Steal thisGive an assistant access to your inbox to reply to and follow up with every interesting founder you spot early.
Story
Semil Shah's breakout-company-of-the-year track record
Investor Semil Shah picks one breakout company each year. His list: Stripe (2012), Snapchat (2013), Slack (2014), Coinbase (2017), Airtable (2018), Superhuman (2019), and Hopin (2020) — a near-perfect hit rate of generational companies.
“So 2012, he picked Stripe. 2013, he picked Snapchat. 2014, he picked Slack. Um, didn't do 2015, didn't do 2016. 2017, he did Coinbase. Um, 2018, Airtable. 2019 was Superhuman. And for 2020, he picked Hoppin.”
Steal thisTrack who the best investors publicly call as breakout each year, and study what those companies have in common.
Tactic
Steal great copy's cadence: feed GPT-3 a famous ad, swap the product
Sam's favorite OpenAI use: paste a famous ad (e.g. the classic Volkswagen ad), then prompt 'now here's a great ad about Airtable' and the model writes a new ad that borrows the original's structure and cadence — without even being told what Airtable is.

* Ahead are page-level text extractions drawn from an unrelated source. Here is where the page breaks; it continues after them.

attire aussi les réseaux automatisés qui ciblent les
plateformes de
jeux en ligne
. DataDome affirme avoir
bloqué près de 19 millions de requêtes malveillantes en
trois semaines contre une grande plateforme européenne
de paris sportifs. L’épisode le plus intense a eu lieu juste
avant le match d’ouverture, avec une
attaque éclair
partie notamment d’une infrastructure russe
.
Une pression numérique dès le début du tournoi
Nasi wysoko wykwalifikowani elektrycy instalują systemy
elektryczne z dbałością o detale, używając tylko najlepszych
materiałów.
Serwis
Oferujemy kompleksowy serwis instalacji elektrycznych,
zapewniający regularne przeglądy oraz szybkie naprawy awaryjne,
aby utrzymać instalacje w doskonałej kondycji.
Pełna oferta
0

“I did this thing where I found famous advertisements and I told— I wrote into OpenAI, this is a famous advertisement about Volkswagen. And I have— and then I copy and pasted and then I go, now this is a famous advertisement about Airtable and it, and it wrote an ad about Airtable that was very similar to that famous Volkswagen ad.”

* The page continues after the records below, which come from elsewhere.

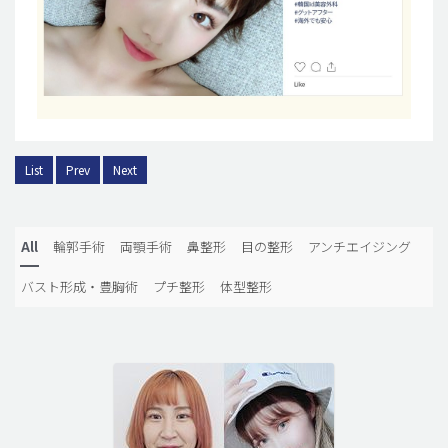
List
Prev
Next
All
輪郭手術
両顎手術
鼻整形
目の整形
アンチエイジング
バスト形成・豊胸術
プチ整形
体型整形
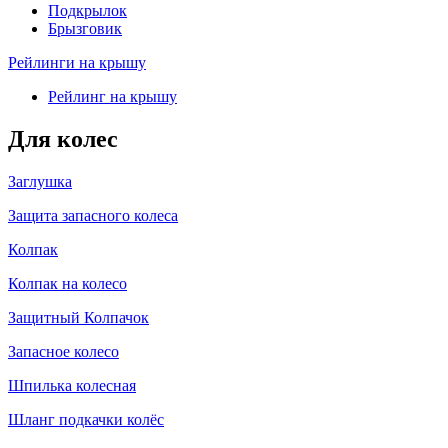
Подкрылок
Брызговик
Рейлинги на крышу
Рейлинг на крышу
Для колес
Заглушка
Защита запасного колеса
Колпак
Колпак на колесо
Защитный Колпачок
Запасное колесо
Шпилька колесная
Шланг подкачки колёс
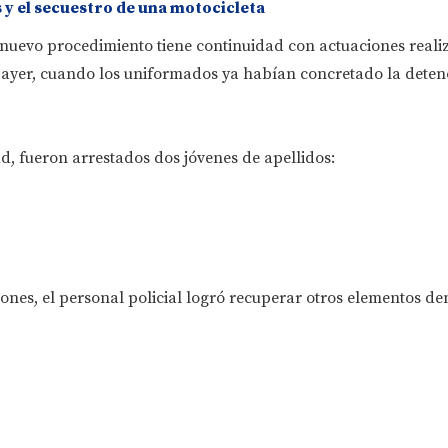
 y el secuestro de una motocicleta
 nuevo procedimiento tiene continuidad con actuaciones reali
 ayer, cuando los uniformados ya habían concretado la deten
d, fueron arrestados dos jóvenes de apellidos:
ones, el personal policial logró recuperar otros elementos de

Steal thisPrime an AI with a proven piece of copy, then ask it to write the same thing for your product so it inherits the winning cadence.
Tactic
Run growth-hacker experiments on your parenting
Werdelin applies experiment-logging to family time: bored building the same blocks with his son and reaching for his phone, he logged 'play experiments' in Airtable, bought a tabletop ping-pong table, and replaced the bad interaction with one they both loved.
“And so something as simple as, oh, you know, when I was about 5, I thought to play ping pong. So I bought a ping pong table, right? Like a little thing that you put on top of your dining table. And so next weekend, I then, again, because I'm slightly crazy, I put in my little Airtable of my experiments. And then I went down to try that and he loved it.”
Steal thisTreat personal life like a growth funnel — log small experiments (even for parenting) and keep the ones that produce a better outcome.
Framework
Single-player to multiplayer: the collaboration wedge
Shaan's idea-generation framework: take any work tool that's still solo and make it collaborative, the way Google Docs did to Word, Airtable to Excel, and Figma to Photoshop. Find what's still single-player and make it multiplayer.
“So the question is what's left? What is something that today we all still do solo, you know, single player and we should be doing it multiplayer. And so I don't know what's left, like design has been done, docs has been done, Excel has been done, but there might be something still in the sort of workflow or workspace. And maybe it's by vertical, maybe like consulting companies use this one thing a lot or defense contractors use this one thing, but like everything that's a solo player thing will be multiplayer.”
Steal thisFind a work tool that's still single-player and build the collaborative, browser-based multiplayer version.